• THE PROBLEM
Go through the records and report each line holding the string "cursor".

====== SOURCE MATERIAL

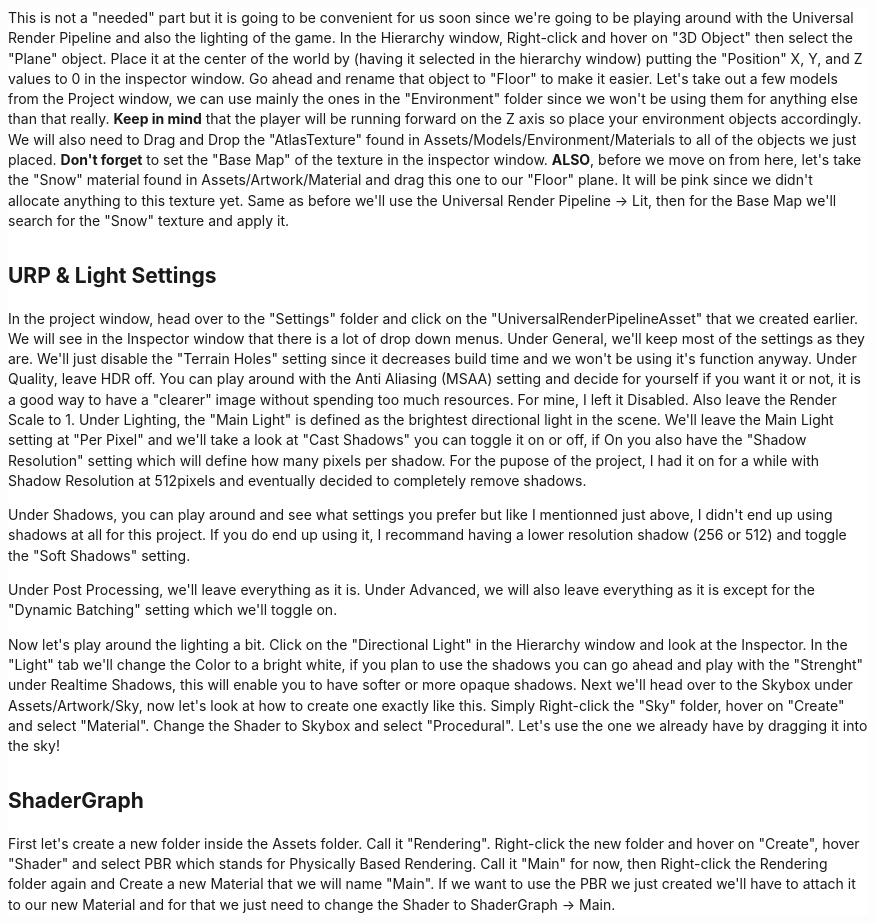 This is not a "needed" part but it is going to be convenient for us soon since we're going to be playing around with the Universal Render Pipeline and also the lighting of the game. In the Hierarchy window, Right-click and hover on "3D Object" then select the "Plane" object. Place it at the center of the world by (having it selected in the hierarchy window) putting the "Position" X, Y, and Z values to 0 in the inspector window. Go ahead and rename that object to "Floor" to make it easier. Let's take out a few models from the Project window, we can use mainly the ones in the "Environment" folder since we won't be using them for anything else than that really. **Keep in mind** that the player will be running forward on the Z axis so place your environment objects accordingly. We will also need to Drag and Drop the "AtlasTexture" found in Assets/Models/Environment/Materials to all of the objects we just placed. **Don't forget** to set the "Base Map" of the texture in the inspector window. **ALSO**, before we move on from here, let's take the "Snow" material found in Assets/Artwork/Material and drag this one to our "Floor" plane. It will be pink since we didn't allocate anything to this texture yet. Same as before we'll use the Universal Render Pipeline -> Lit, then for the Base Map we'll search for the "Snow" texture and apply it.

## URP & Light Settings

In the project window, head over to the "Settings" folder and click on the "UniversalRenderPipelineAsset" that we created earlier. We will see in the Inspector window that there is a lot of drop down menus. 
Under General, we'll keep most of the settings as they are. We'll just disable the "Terrain Holes" setting since it decreases build time and we won't be using it's function anyway.
Under Quality, leave HDR off. You can play around with the Anti Aliasing (MSAA) setting and decide for yourself if you want it or not, it is a good way to have a "clearer" image without spending too much resources. For mine, I left it Disabled. Also leave the Render Scale to 1.
Under Lighting, the "Main Light" is defined as the brightest directional light in the scene. We'll leave the Main Light setting at "Per Pixel" and we'll take a look at "Cast Shadows" you can toggle it on or off, if On you also have the "Shadow Resolution" setting which will define how many pixels per shadow. For the pupose of the project, I had it on for a while with Shadow Resolution at 512pixels and eventually decided to completely remove shadows.

Under Shadows, you can play around and see what settings you prefer but like I mentionned just above, I didn't end up using shadows at all for this project. If you do end up using it, I recommand having a lower resolution shadow (256 or 512) and toggle the "Soft Shadows" setting.

Under Post Processing, we'll leave everything as it is.
Under Advanced, we will also leave everything as it is except for the "Dynamic Batching" setting which we'll toggle on.

Now let's play around the lighting a bit. Click on the "Directional Light" in the Hierarchy window and look at the Inspector. In the "Light" tab we'll change the Color to a bright white, if you plan to use the shadows you can go ahead and play with the "Strenght" under Realtime Shadows, this will enable you to have softer or more opaque shadows.
Next we'll head over to the Skybox under Assets/Artwork/Sky, now let's look at how to create one exactly like this. Simply Right-click the "Sky" folder, hover on "Create" and select "Material". Change the Shader to Skybox and select "Procedural". Let's use the one we already have by dragging it into the sky!

## ShaderGraph

First let's create a new folder inside the Assets folder. Call it "Rendering". Right-click the new folder and hover on "Create", hover "Shader" and select PBR which stands for Physically Based Rendering. Call it "Main" for now, then Right-click the Rendering folder again and Create a new Material that we will name "Main". If we want to use the PBR we just created we'll have to attach it to our new Material and for that we just need to change the Shader to ShaderGraph -> Main. 
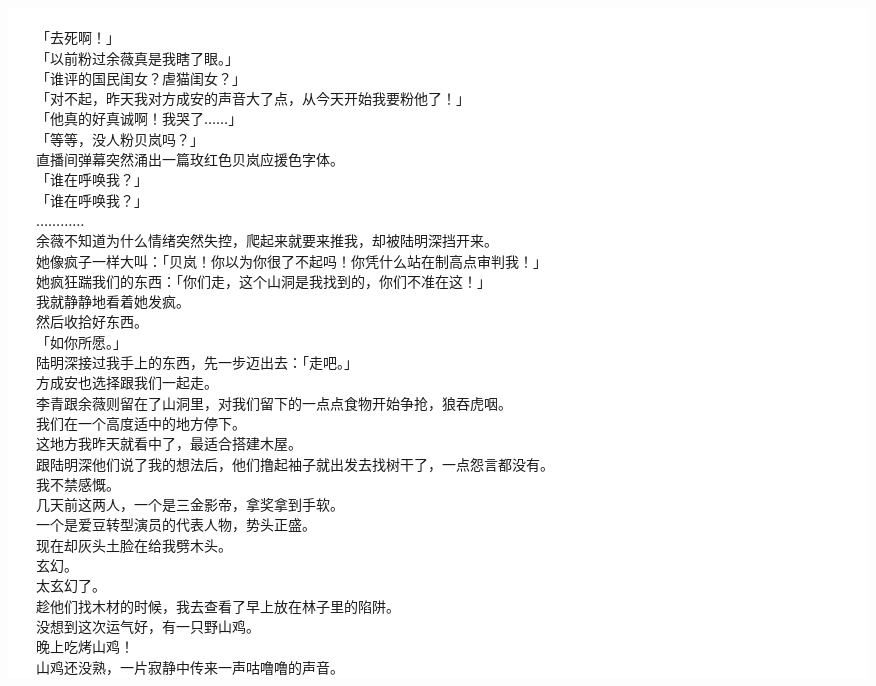 <br>   
&emsp;&emsp;「去死啊！」  
<br>   
&emsp;&emsp;「以前粉过余薇真是我瞎了眼。」  
<br>   
&emsp;&emsp;「谁评的国民闺女？虐猫闺女？」  
<br>   
&emsp;&emsp;「对不起，昨天我对方成安的声音大了点，从今天开始我要粉他了！」  
<br>   
&emsp;&emsp;「他真的好真诚啊！我哭了……」  
<br>   
&emsp;&emsp;「等等，没人粉贝岚吗？」  
<br>   
&emsp;&emsp;直播间弹幕突然涌出一篇玫红色贝岚应援色字体。  
<br>   
&emsp;&emsp;「谁在呼唤我？」  
<br>   
&emsp;&emsp;「谁在呼唤我？」  
<br>   
&emsp;&emsp;…………  
<br>   
&emsp;&emsp;余薇不知道为什么情绪突然失控，爬起来就要来推我，却被陆明深挡开来。  
<br>   
&emsp;&emsp;她像疯子一样大叫：「贝岚！你以为你很了不起吗！你凭什么站在制高点审判我！」  
<br>   
&emsp;&emsp;她疯狂踹我们的东西：「你们走，这个山洞是我找到的，你们不准在这！」  
<br>   
&emsp;&emsp;我就静静地看着她发疯。  
<br>   
&emsp;&emsp;然后收拾好东西。  
<br>   
&emsp;&emsp;「如你所愿。」  
<br>   
&emsp;&emsp;陆明深接过我手上的东西，先一步迈出去：「走吧。」  
<br>   
&emsp;&emsp;方成安也选择跟我们一起走。  
<br>   
&emsp;&emsp;李青跟余薇则留在了山洞里，对我们留下的一点点食物开始争抢，狼吞虎咽。  
<br>   
&emsp;&emsp;我们在一个高度适中的地方停下。  
<br>   
&emsp;&emsp;这地方我昨天就看中了，最适合搭建木屋。  
<br>   
&emsp;&emsp;跟陆明深他们说了我的想法后，他们撸起袖子就出发去找树干了，一点怨言都没有。  
<br>   
&emsp;&emsp;我不禁感慨。  
<br>   
&emsp;&emsp;几天前这两人，一个是三金影帝，拿奖拿到手软。  
<br>   
&emsp;&emsp;一个是爱豆转型演员的代表人物，势头正盛。  
<br>   
&emsp;&emsp;现在却灰头土脸在给我劈木头。  
<br>   
&emsp;&emsp;玄幻。  
<br>   
&emsp;&emsp;太玄幻了。  
<br>   
&emsp;&emsp;趁他们找木材的时候，我去查看了早上放在林子里的陷阱。  
<br>   
&emsp;&emsp;没想到这次运气好，有一只野山鸡。  
<br>   
&emsp;&emsp;晚上吃烤山鸡！  
<br>   
&emsp;&emsp;山鸡还没熟，一片寂静中传来一声咕噜噜的声音。  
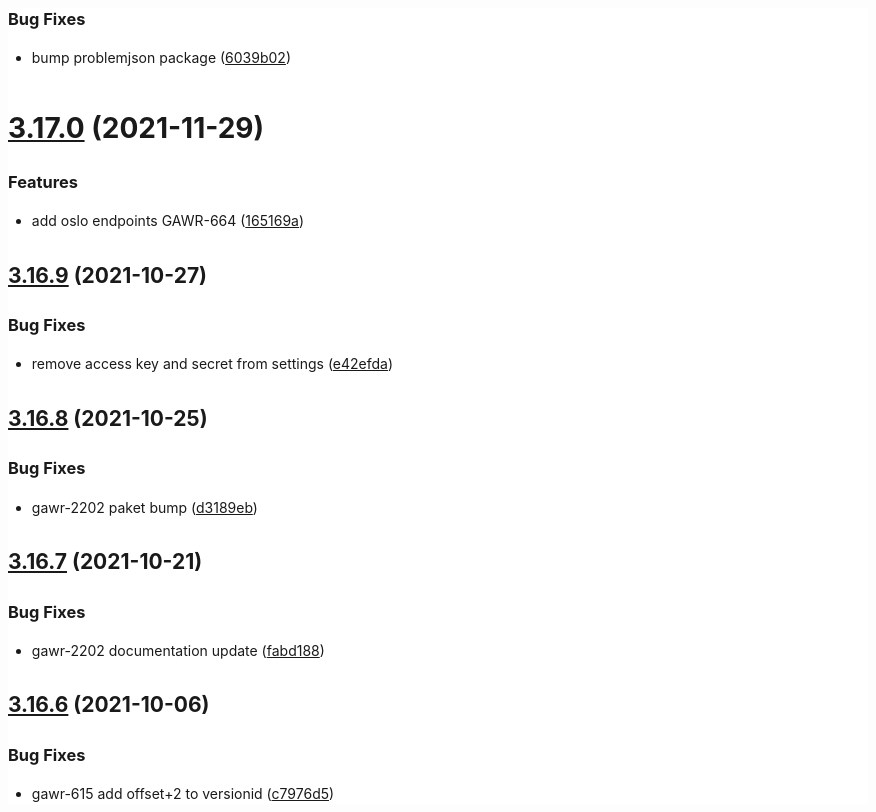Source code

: 
### Bug Fixes

* bump problemjson package ([6039b02](https://github.com/informatievlaanderen/municipality-registry/commit/6039b022f328240f06330aba3da719856af77af2))

# [3.17.0](https://github.com/informatievlaanderen/municipality-registry/compare/v3.16.9...v3.17.0) (2021-11-29)


### Features

* add oslo endpoints GAWR-664 ([165169a](https://github.com/informatievlaanderen/municipality-registry/commit/165169a0e2e0722ed6884cde5a38cd323ced9d49))

## [3.16.9](https://github.com/informatievlaanderen/municipality-registry/compare/v3.16.8...v3.16.9) (2021-10-27)


### Bug Fixes

* remove access key and secret from settings ([e42efda](https://github.com/informatievlaanderen/municipality-registry/commit/e42efda0c12a3b2e6d05c777c83a09ee35e91c86))

## [3.16.8](https://github.com/informatievlaanderen/municipality-registry/compare/v3.16.7...v3.16.8) (2021-10-25)


### Bug Fixes

* gawr-2202 paket bump ([d3189eb](https://github.com/informatievlaanderen/municipality-registry/commit/d3189eb6bc6b58c1e5dad2186035959208b80054))

## [3.16.7](https://github.com/informatievlaanderen/municipality-registry/compare/v3.16.6...v3.16.7) (2021-10-21)


### Bug Fixes

* gawr-2202 documentation update ([fabd188](https://github.com/informatievlaanderen/municipality-registry/commit/fabd1883a173ec911e1978dca2b66c182e7f9021))

## [3.16.6](https://github.com/informatievlaanderen/municipality-registry/compare/v3.16.5...v3.16.6) (2021-10-06)


### Bug Fixes

* gawr-615 add offset+2 to versionid ([c7976d5](https://github.com/informatievlaanderen/municipality-registry/commit/c7976d560d9beb213fa334db5d17aee606a12993))
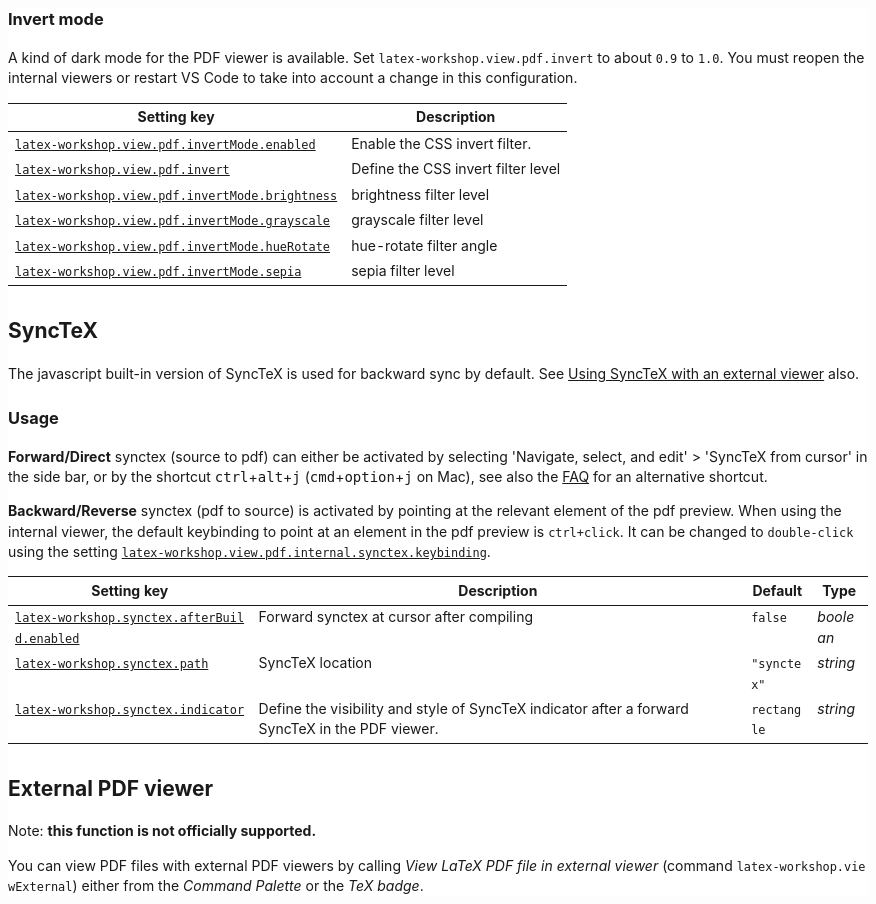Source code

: ### Invert mode

A kind of dark mode for the PDF viewer is available. Set `latex-workshop.view.pdf.invert` to about `0.9` to `1.0`. You must reopen the internal viewers or restart VS Code to take into account a change in this configuration.

|                                    Setting key                                    |                Description                   |
| --------------------------------------------------------------------------------- | -----------------------------------------    |
| [`latex-workshop.view.pdf.invertMode.enabled`](#latex-workshopviewpdfinvertmodeenabled)       | Enable the CSS invert filter.    |
| [`latex-workshop.view.pdf.invert`](#latex-workshopviewpdfinvert)                  | Define the CSS invert filter level           |
| [`latex-workshop.view.pdf.invertMode.brightness`](#latex-workshopviewpdfinvertmodebrightness) | brightness filter level          |
| [`latex-workshop.view.pdf.invertMode.grayscale`](#latex-workshopviewpdfinvertmodegrayscale)   | grayscale filter level           |
| [`latex-workshop.view.pdf.invertMode.hueRotate`](#latex-workshopviewpdfinvertmodehuerotate)   | hue-rotate filter angle          |
| [`latex-workshop.view.pdf.invertMode.sepia`](#latex-workshopviewpdfinvertmodesepia)           | sepia filter level               |

## SyncTeX

The javascript built-in version of SyncTeX is used for backward sync by default. See [Using SyncTeX with an external viewer](#using-synctex-with-an-external-viewer) also.

### Usage

**Forward/Direct** synctex (source to pdf) can either be activated by selecting 'Navigate, select, and edit' > 'SyncTeX from cursor' in the side bar, or by the shortcut <kbd>ctrl</kbd>+<kbd>alt</kbd>+<kbd>j</kbd> (<kbd>cmd</kbd>+<kbd>option</kbd>+<kbd>j</kbd> on Mac), see also the [FAQ](https://github.com/James-Yu/LaTeX-Workshop/wiki/FAQ#i-cannot-use-ctrlalt-in-a-shortcut) for an alternative shortcut.

**Backward/Reverse** synctex (pdf to source) is activated by pointing at the relevant element of the pdf preview. When using the internal viewer, the default keybinding to point at an element in the pdf preview is `ctrl+click`. It can be changed to `double-click` using the setting [`latex-workshop.view.pdf.internal.synctex.keybinding`](#latex-workshopviewpdfinternalsynctexkeybinding).


| Setting key  | Description  | Default | Type      |
| ----- | ------------- | ------------- | --------- |
| [`latex-workshop.synctex.afterBuild.enabled`](#latex-workshopsynctexafterbuildenabled) | Forward synctex at cursor after compiling | `false` | _boolean_ |
| [`latex-workshop.synctex.path`](#latex-workshopsynctexpath) | SyncTeX location | `"synctex"` | _string_  |
| [`latex-workshop.synctex.indicator`](#latex-workshopsynctexindicator) | Define the visibility and style of SyncTeX indicator after a forward SyncTeX in the PDF viewer. | `rectangle` | _string_ |

## External PDF viewer

Note: **this function is not officially supported.**

You can view PDF files with external PDF viewers by calling _View LaTeX PDF file in external viewer_ (command `latex-workshop.viewExternal`) either from the _Command Palette_ or the _TeX badge_.
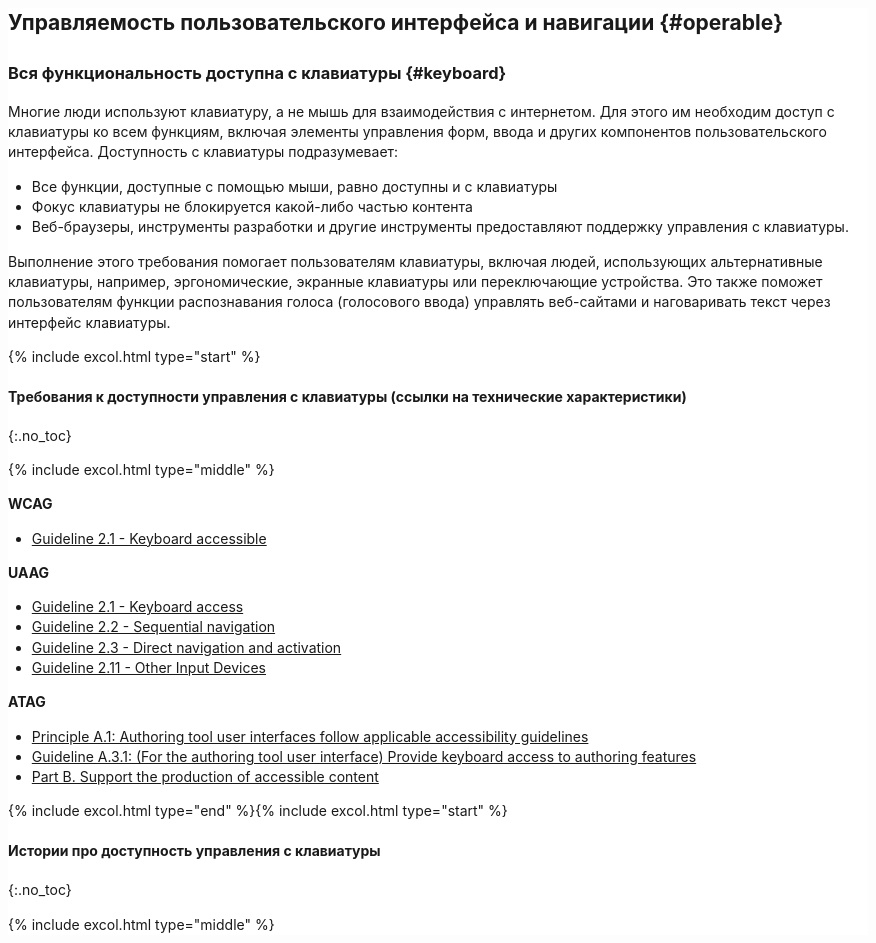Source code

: ## Управляемость пользовательского интерфейса и навигации {#operable}

### Вся функциональность доступна с клавиатуры {#keyboard}

Многие люди используют клавиатуру, а не мышь для взаимодействия с интернетом. Для этого им необходим доступ с клавиатуры ко всем функциям, включая элементы управления форм, ввода и других компонентов пользовательского интерфейса.
Доступность с клавиатуры подразумевает:

-   Все функции, доступные с помощью мыши, равно доступны и с клавиатуры
-   Фокус клавиатуры не блокируется какой-либо частью контента
-   Веб-браузеры, инструменты разработки и другие инструменты предоставляют поддержку управления с клавиатуры.

Выполнение этого требования помогает пользователям клавиатуры, включая людей, использующих альтернативные клавиатуры, например, эргономические, экранные клавиатуры или переключающие устройства. 
Это также поможет пользователям функции распознавания голоса (голосового ввода) управлять веб-сайтами и наговаривать текст через интерфейс клавиатуры.

{% include excol.html type="start" %}

#### Требования к доступности управления с клавиатуры (ссылки на технические характеристики)
{:.no_toc}

{% include excol.html type="middle" %}

**WCAG**

-   [Guideline 2.1 - Keyboard accessible](https://www.w3.org/WAI/WCAG21/quickref/#keyboard-accessible)

**UAAG**

-   [Guideline 2.1 - Keyboard access](https://www.w3.org/TR/UAAG20/#gl-keyboard-access)
-   [Guideline 2.2 - Sequential navigation](https://www.w3.org/TR/UAAG20/#gl-sequential-navigation)
-   [Guideline 2.3 - Direct navigation and activation](https://www.w3.org/TR/UAAG20/#gl-direct-navigation-and-activation)
-   [Guideline 2.11 - Other Input Devices](https://www.w3.org/TR/UAAG20/#gl-other-devices)

**ATAG**

-   [Principle A.1: Authoring tool user interfaces follow applicable accessibility guidelines](https://www.w3.org/TR/ATAG20/#principle_a1)
-   [Guideline A.3.1: (For the authoring tool user interface) Provide keyboard access to authoring features](https://www.w3.org/TR/ATAG20/#gl_a31)
-   [Part B. Support the production of accessible content](https://www.w3.org/TR/ATAG20/#part_b)

{% include excol.html type="end" %}{% include excol.html type="start" %}

#### Истории про доступность управления с клавиатуры
{:.no_toc}

{% include excol.html type="middle" %}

============

• RESULT OF THE TASK
**Forward/Direct** synctex (source to pdf) can either be activated by selecting 'Navigate, select, and edit' > 'SyncTeX from cursor' in the side bar, or by the shortcut <kbd>ctrl</kbd>+<kbd>alt</kbd>+<kbd>j</kbd> (<kbd>cmd</kbd>+<kbd>option</kbd>+<kbd>j</kbd> on Mac), see also the [FAQ](https://github.com/James-Yu/LaTeX-Workshop/wiki/FAQ#i-cannot-use-ctrlalt-in-a-shortcut) for an alternative shortcut.
| [`latex-workshop.synctex.afterBuild.enabled`](#latex-workshopsynctexafterbuildenabled) | Forward synctex at cursor after compiling | `false` | _boolean_ |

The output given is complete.